Après la première inversion magnétique, nous avons continué notre simulation sur deux branches différentes: l'une en continuant à prescrire un flux de chaleur uniforme de la base à la frontière noyau-manteau et l'autre en prescrivant un flux de chaleur hétérogène là qui est similaire à celle de la Terre modèle actuel. L'ancien n'a pas inversé à nouveau, ce dernier a subi deux autres reprises, environ 100.000 ans d'intervalle. Ceci démontre l'influence de la structure thermique dans le manteau inférieur présente sur la section de convection et de génération de champ magnétique dans le noyau liquide en dessous. Voir un film de l'un de nos inversions magnétiques simulés.

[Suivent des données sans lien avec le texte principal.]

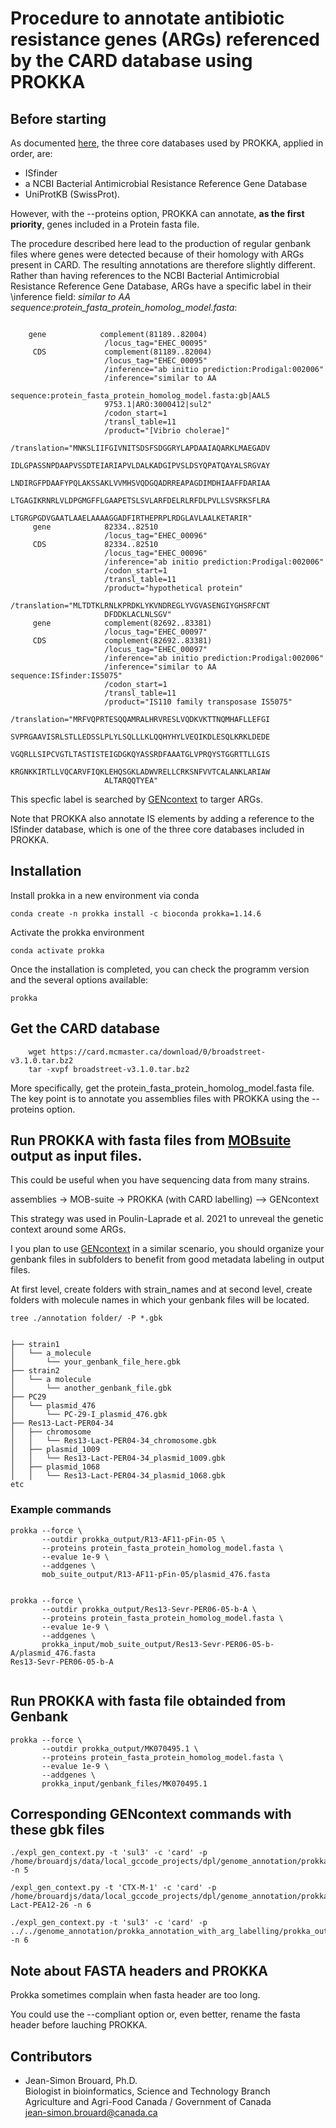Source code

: # Procedure to annotate antibiotic resistance genes (ARGs) referenced by the CARD database using PROKKA

## Before starting

As documented [here](https://github.com/tseemann/prokka#installation), the three core databases used by PROKKA, applied in order, are:

  * ISfinder
  * a NCBI Bacterial Antimicrobial Resistance Reference Gene Database
  * UniProtKB (SwissProt).

However, with the --proteins option, PROKKA can annotate, **as the first priority**, genes included in a Protein fasta file.

The procedure described here lead to the production of regular genbank files where genes were detected because of their homology with ARGs present in CARD. The resulting annotations are therefore slightly different. Rather than having references to the NCBI Bacterial Antimicrobial Resistance Reference Gene Database, ARGs have a specific label in their \inference field: *similar to AA sequence:protein_fasta_protein_homolog_model.fasta*:

```shell

    gene            complement(81189..82004)
                     /locus_tag="EHEC_00095"
     CDS             complement(81189..82004)
                     /locus_tag="EHEC_00095"
                     /inference="ab initio prediction:Prodigal:002006"
                     /inference="similar to AA
                     sequence:protein_fasta_protein_homolog_model.fasta:gb|AAL5
                     9753.1|ARO:3000412|sul2"
                     /codon_start=1
                     /transl_table=11
                     /product="[Vibrio cholerae]"
                     /translation="MNKSLIIFGIVNITSDSFSDGGRYLAPDAAIAQARKLMAEGADV
                     IDLGPASSNPDAAPVSSDTEIARIAPVLDALKADGIPVSLDSYQPATQAYALSRGVAY
                     LNDIRGFPDAAFYPQLAKSSAKLVVMHSVQDGQADRREAPAGDIMDHIAAFFDARIAA
                     LTGAGIKRNRLVLDPGMGFFLGAAPETSLSVLARFDELRLRFDLPVLLSVSRKSFLRA
                     LTGRGPGDVGAATLAAELAAAAGGADFIRTHEPRPLRDGLAVLAALKETARIR"
     gene            82334..82510
                     /locus_tag="EHEC_00096"
     CDS             82334..82510
                     /locus_tag="EHEC_00096"
                     /inference="ab initio prediction:Prodigal:002006"
                     /codon_start=1
                     /transl_table=11
                     /product="hypothetical protein"
                     /translation="MLTDTKLRNLKPRDKLYKVNDREGLYVGVASENGIYGHSRFCNT
                     DFDDKLACLNLSGV"
     gene            complement(82692..83381)
                     /locus_tag="EHEC_00097"
     CDS             complement(82692..83381)
                     /locus_tag="EHEC_00097"
                     /inference="ab initio prediction:Prodigal:002006"
                     /inference="similar to AA sequence:ISfinder:IS5075"
                     /codon_start=1
                     /transl_table=11
                     /product="IS110 family transposase IS5075"
                     /translation="MRFVQPRTESQQAMRALHRVRESLVQDKVKTTNQMHAFLLEFGI
                     SVPRGAAVISRLSTLLEDSSLPLYLSQLLLKLQQHYHYLVEQIKDLESQLKRKLDEDE
                     VGQRLLSIPCVGTLTASTISTEIGDGKQYASSRDFAAATGLVPRQYSTGGRTTLLGIS
                     KRGNKKIRTLLVQCARVFIQKLEHQSGKLADWVRELLCRKSNFVVTCALANKLARIAW
                     ALTARQQTYEA"
```

This specfic label is searched by [GENcontext](URL) to targer ARGs.

Note that PROKKA also annotate IS elements by adding a reference to the ISfinder database, which is one of the three core databases included in PROKKA.

 
## Installation

Install prokka in a new environment via conda

```shell
conda create -n prokka install -c bioconda prokka=1.14.6
```

Activate the prokka environment

```shell
conda activate prokka
```

Once the installation is completed, you can check the programm version and the several options available:

```shell
prokka
```

## Get the CARD database

```shell
    wget https://card.mcmaster.ca/download/0/broadstreet-v3.1.0.tar.bz2
    tar -xvpf broadstreet-v3.1.0.tar.bz2
```

More specifically, get the protein_fasta_protein_homolog_model.fasta file. The key point is to annotate you assemblies files with PROKKA using the --proteins option.



## Run PROKKA with fasta files from [MOBsuite](https://github.com/phac-nml/mob-suite) output as input files.

This could be useful when you have sequencing data from many strains.

assemblies -> MOB-suite -> PROKKA (with CARD labelling) --> GENcontext

This strategy was used in Poulin-Laprade et al. 2021 to unreveal the genetic context around some ARGs.

I you plan to use [GENcontext](https://github.com/soda460/GENcontext) in a similar scenario, you should organize your genbank files in subfolders to benefit from good metadata labeling in output files.

At first level, create folders with strain_names and at second level, create folders with molecule names in which your genbank files will be located.

```shell
tree ./annotation folder/ -P *.gbk


├── strain1
│   └── a_molecule
│       └── your_genbank_file_here.gbk
├── strain2
│   └── a molecule
│       └── another_genbank_file.gbk
├── PC29
│   └── plasmid_476
│       └── PC-29-I_plasmid_476.gbk
├── Res13-Lact-PER04-34
│   ├── chromosome
│   │   └── Res13-Lact-PER04-34_chromosome.gbk
│   ├── plasmid_1009
│   │   └── Res13-Lact-PER04-34_plasmid_1009.gbk
│   ├── plasmid_1068
│   │   └── Res13-Lact-PER04-34_plasmid_1068.gbk
etc
```

### Example commands

```shell
prokka --force \
       --outdir prokka_output/R13-AF11-pFin-05 \
       --proteins protein_fasta_protein_homolog_model.fasta \
       --evalue 1e-9 \
       --addgenes \
       mob_suite_output/R13-AF11-pFin-05/plasmid_476.fasta


prokka --force \
       --outdir prokka_output/Res13-Sevr-PER06-05-b-A \
       --proteins protein_fasta_protein_homolog_model.fasta \
       --evalue 1e-9 \
       --addgenes \
       prokka_input/mob_suite_output/Res13-Sevr-PER06-05-b-A/plasmid_476.fasta
Res13-Sevr-PER06-05-b-A


```

## Run PROKKA with fasta file obtainded from Genbank

```shell
prokka --force \
       --outdir prokka_output/MK070495.1 \
       --proteins protein_fasta_protein_homolog_model.fasta \
       --evalue 1e-9 \
       --addgenes \
       prokka_input/genbank_files/MK070495.1

```


## Corresponding GENcontext commands with these gbk files


```shell
./expl_gen_context.py -t 'sul3' -c 'card' -p /home/brouardjs/data/local_gccode_projects/dpl/genome_annotation/prokka_annotation_with_arg_labelling/prokka_output/MK070495.1 -n 5

/expl_gen_context.py -t 'CTX-M-1' -c 'card' -p /home/brouardjs/data/local_gccode_projects/dpl/genome_annotation/prokka_annotation_with_arg_labelling/prokka_output/Res13-Lact-PEA12-26 -n 6

./expl_gen_context.py -t 'sul3' -c 'card' -p ../../genome_annotation/prokka_annotation_with_arg_labelling/prokka_output/MK070495.1 -n 6
```


## Note about FASTA headers and PROKKA

Prokka sometimes complain when fasta header are too long.

You could use the --compliant option or, even better, rename the fasta header before lauching PROKKA.


## Contributors

  * Jean-Simon Brouard, Ph.D.  
Biologist in bioinformatics, Science and Technology Branch  
Agriculture and Agri-Food Canada / Government of Canada  
jean-simon.brouard@canada.ca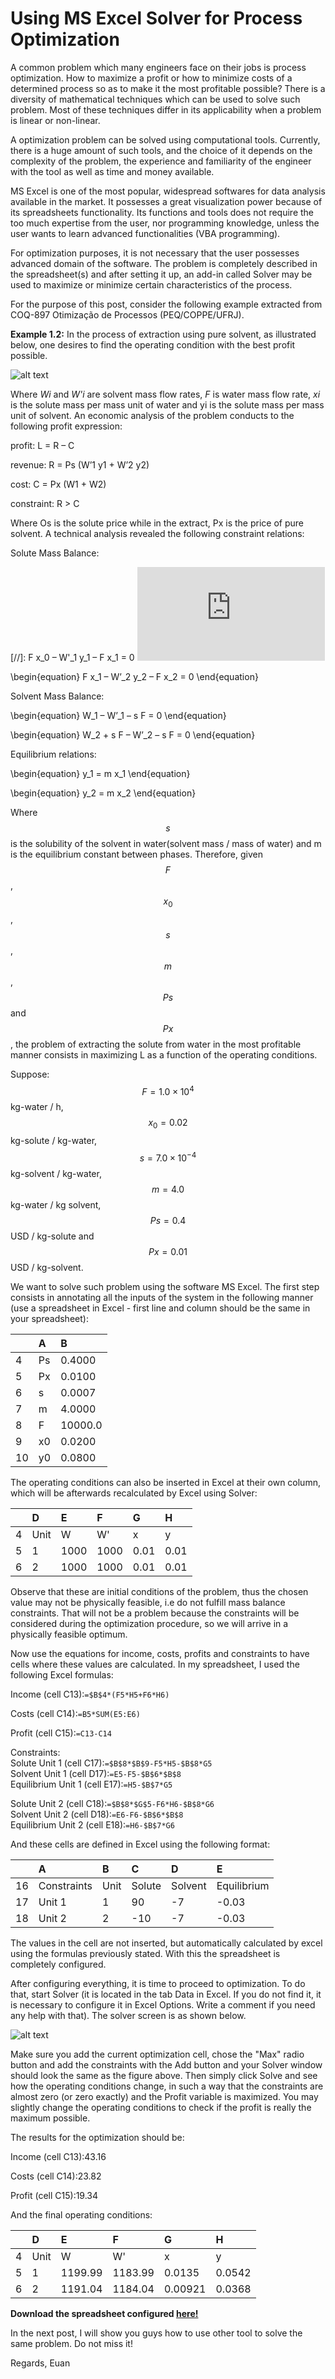 # Using MS Excel Solver for Process Optimization

A common problem which many engineers face on their jobs is process optimization. How to maximize a profit or how to minimize costs of a determined process so as to make it the most profitable possible? There is a diversity of mathematical techniques which can be used to solve such problem. Most of these techniques differ in its applicability when a problem is linear or non-linear.

A optimization problem can be solved using computational tools. Currently, there is a huge amount of such tools, and the choice of it depends on the complexity of the problem, the experience and familiarity of the engineer with the tool as well as time and money available.

MS Excel is one of the most popular, widespread softwares for data analysis available in the market. It possesses a great visualization power because of its spreadsheets functionality. Its functions and tools does not require the too much expertise from the user, nor programming knowledge, unless the user wants to learn advanced functionalities (VBA programming).

For optimization purposes, it is not necessary that the user possesses advanced domain of the software. The problem is completely described in the spreadsheet(s) and after setting it up, an add-in called Solver may be used to maximize or minimize certain characteristics of the process.

For the purpose of this post, consider the following example extracted from COQ-897 Otimização de Processos (PEQ/COPPE/UFRJ).

**Example 1.2:** In the process of extraction using pure solvent, as illustrated below, one desires to find the operating condition with the best profit possible.

![alt text](img/2018-08-04-optimization-excel/extraction_process.png)

Where *Wi* and *W'i* are solvent mass flow rates, *F* is water mass flow rate, *xi* is the solute mass per mass unit of water and yi is the solute mass per mass unit of solvent. An economic analysis of the problem conducts to the following profit expression:

profit: L = R – C

revenue: R = Ps (W’1 y1 + W’2 y2)

cost: C = Px (W1 + W2)

constraint: R &gt; C

Where Os is the solute price while in the extract, Px is the price of pure solvent. A technical analysis revealed the following constraint relations:

Solute Mass Balance:

[//]: F x_0 – W'_1 y_1 – F x_1 = 0
![img](http://latex.codecogs.com/svg.latex?F+x_0+%E2%80%93+W%27_1+y_1+%E2%80%93+F+x_1+%3D+0)

\begin{equation}
F x_1 – W’_2 y_2 – F x_2 = 0
\end{equation}

Solvent Mass Balance:

\begin{equation}
W_1 – W’_1 – s F = 0
\end{equation}

\begin{equation}
W_2 + s F – W’_2 – s F = 0
\end{equation}

Equilibrium relations:

\begin{equation}
y_1 = m x_1
\end{equation}

\begin{equation}
y_2 = m x_2
\end{equation}

Where $$s$$ is the solubility of the solvent in water(solvent mass / mass of water) and m is the equilibrium constant between phases. Therefore, given $$F$$, $$x_0$$, $$s$$, $$m$$, $$Ps$$ and $$Px$$, the problem of extracting the solute from water in the most profitable manner consists in maximizing L as a function of the operating conditions.

Suppose:  
$$F = 1.0 \times 10^4$$ kg-water / h,  
$$x_0 = 0.02 $$ kg-solute / kg-water,  
$$s = 7.0 \times 10^{-4}$$ kg-solvent / kg-water,  
$$m = 4.0 $$ kg-water / kg solvent,  
$$Ps = 0.4 $$ USD / kg-solute and  
$$Px = 0.01 $$ USD / kg-solvent.

We want to solve such problem using the software MS Excel. The first step consists in annotating all the inputs of the system in the following manner (use a spreadsheet in Excel - first line and column should be the same in your spreadsheet):

|   | A | B |
| :--- | :--- |:--- |
| 4 | Ps | 0.4000  |
| 5 | Px | 0.0100  |
| 6 | s	 | 0.0007  |
| 7 | m	 | 4.0000  |
| 8 | F	 | 10000.0 |
| 9 | x0 | 0.0200  |
| 10 | y0 | 0.0800  |

The operating conditions can also be inserted in Excel at their own column, which will be afterwards recalculated by Excel using Solver:

|  | D | E | F  | G | H |
| :--- | :--- | :--- |:--- | :--- |:--- |
| 4 |Unit |	W	 |  W'	| x	   | y    |
| 5 |1	  | 1000 | 1000	| 0.01 | 0.01 |
| 6 |2	  | 1000 | 1000	| 0.01 | 0.01 |

Observe that these are initial conditions of the problem, thus the chosen value may not be physically feasible, i.e do not fulfill mass balance constraints. That will not be a problem because the constraints will be considered during the optimization procedure, so we will arrive in a physically feasible optimum.

Now use the equations for income, costs, profits and constraints to have cells where these values are calculated. In my spreadsheet, I used the following Excel formulas:

Income (cell C13):```=$B$4*(F5*H5+F6*H6)```

Costs (cell C14):```=B5*SUM(E5:E6)```

Profit (cell C15):```=C13-C14```

Constraints:  
Solute Unit 1 (cell C17):```=$B$8*$B$9-F5*H5-$B$8*G5```  
Solvent Unit 1 (cell D17):```=E5-F5-$B$6*$B$8```  
Equilibrium Unit 1 (cell E17):```=H5-$B$7*G5```

Solute Unit 2 (cell C18):```=$B$8*$G$5-F6*H6-$B$8*G6```  
Solvent Unit 2 (cell D18):```=E6-F6-$B$6*$B$8```  
Equilibrium Unit 2 (cell E18):```=H6-$B$7*G6```

And these cells are defined in Excel using the following format:

|  | A | B | C  | D | E |
| :--- | :--- | :--- |:--- | :--- |:--- |
| 16 |Constraints |	Unit | Solute |  Solvent | Equilibrium |
| 17 | Unit 1	 |   1   | 90	  |   -7   | -0.03 |
| 18 | Unit 2	 |   2   | -10	  |   -7   | -0.03 |

The values in the cell are not inserted, but automatically calculated by excel using the formulas previously stated. With this the spreadsheet is completely configured.

After configuring everything, it is time to proceed to optimization. To do that, start Solver (it is located in the tab Data in Excel. If you do not find it, it is necessary to configure it in Excel Options. Write a comment if you need any help with that). The solver screen is as shown below.
 
![alt text](img/2018-08-04-optimization-excel/solver_screen.png)

Make sure you add the current optimization cell, chose the "Max" radio button and add the constraints with the Add button and your Solver window should look the same as the figure above. Then simply click Solve and see how the operating conditions change, in such a way that the constraints are almost zero (or zero exactly) and the Profit variable is maximized. You may slightly change the operating conditions to check if the profit is really the maximum possible.

The results for the optimization should be:

Income (cell C13):43.16

Costs (cell C14):23.82

Profit (cell C15):19.34

And the final operating conditions:

|  | D | E | F  | G | H |
| :--- | :--- | :--- |:--- | :--- |:--- |
| 4 |Unit |	W	 |  W'	| x	   | y    |
| 5 |1	  | 1199.99 | 1183.99 | 0.0135 | 0.0542 |
| 6 |2	  | 1191.04 | 1184.04 | 0.00921 | 0.0368 |

**Download the spreadsheet configured <a href="../data/2018-08-04-optimization-excel/example_optimization.xlsx">here!</a>**

In the next post, I will show you guys how to use other tool to solve the same problem. Do not miss it!

Regards,
Euan

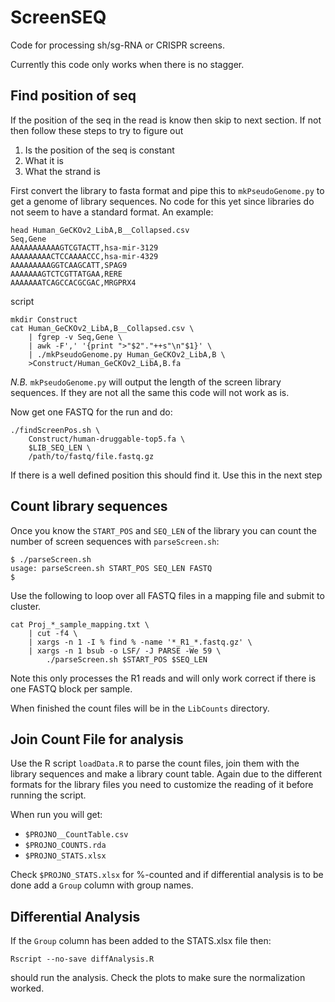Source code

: # ScreenSEQ
Code for processing sh/sg-RNA or CRISPR screens. 

Currently this code only works when there is no stagger. 

## Find position of seq

If the position of the seq in the read is know then skip to next section. If not then follow these steps to try to figure out 

1. Is the position of the seq is constant
2. What it is
3. What the strand is

First convert the library to fasta format and pipe this to `mkPseudoGenome.py` to get a genome of library sequences. No code for this yet since libraries do not seem to have a standard format. An example:
```
head Human_GeCKOv2_LibA,B__Collapsed.csv
Seq,Gene
AAAAAAAAAAAGTCGTACTT,hsa-mir-3129
AAAAAAAAACTCCAAAACCC,hsa-mir-4329
AAAAAAAAAGGTCAAGCATT,SPAG9
AAAAAAAGTCTCGTTATGAA,RERE
AAAAAAATCAGCCACGCGAC,MRGPRX4
```

script 

```{bash}
mkdir Construct
cat Human_GeCKOv2_LibA,B__Collapsed.csv \
	| fgrep -v Seq,Gene \
	| awk -F',' '{print ">"$2"."++s"\n"$1}' \
	| ./mkPseudoGenome.py Human_GeCKOv2_LibA,B \
	>Construct/Human_GeCKOv2_LibA,B.fa
```

_N.B._ `mkPseudoGenome.py` will output the length of the screen library sequences. If they are not all the same this code will not work as is.

Now get one FASTQ for the run and do:
```{bash}
./findScreenPos.sh \
	Construct/human-druggable-top5.fa \
	$LIB_SEQ_LEN \
	/path/to/fastq/file.fastq.gz
```

If there is a well defined position this should find it. Use this in the next step

## Count library sequences

Once you know the `START_POS` and `SEQ_LEN` of the library you can count the number of screen sequences with `parseScreen.sh`:
```{bash}
$ ./parseScreen.sh 
usage: parseScreen.sh START_POS SEQ_LEN FASTQ
$ 
```

Use the following to loop over all FASTQ files in a mapping file and submit to cluster.
```{bash}
cat Proj_*_sample_mapping.txt \
	| cut -f4 \
	| xargs -n 1 -I % find % -name '*_R1_*.fastq.gz' \
	| xargs -n 1 bsub -o LSF/ -J PARSE -We 59 \
		./parseScreen.sh $START_POS $SEQ_LEN 
```

Note this only processes the R1 reads and will only work correct if there is one FASTQ block per sample.

When finished the count files will be in the `LibCounts` directory.

## Join Count File for analysis

Use the R script `loadData.R` to parse the count files, join them with the library sequences and make a library count table. Again due to the different formats for the library files you need to customize the reading of it before running the script. 

When run you will get:

* `$PROJNO__CountTable.csv`
* `$PROJNO_COUNTS.rda`
* `$PROJNO_STATS.xlsx`

Check `$PROJNO_STATS.xlsx` for %-counted and if differential analysis is to be done add a `Group` column with group names.

## Differential Analysis

If the `Group` column has been added to the STATS.xlsx file then:
```
Rscript --no-save diffAnalysis.R
```
should run the analysis. Check the plots to make sure the normalization worked.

Une partie de cette solution numérique est le débit du solide noyau interne par rapport à la surface, qui évolue en fonction du couple appliqué sur le noyau interne par le champ magnétique généré par la rotation. Notre solution montre comment les couples de champ du noyau interne de fluide en écoulement vers l'est au-dessus (figure 4a), en le maintenant en co-rotation [5]. Ce mécanisme est analogue à un moteur électrique synchrone pour laquelle le champ, réalisé vers l'est par le fluide, se comporte comme le champ magnétique rotatif dans le stator et le noyau intérieur comporte comme le rotor.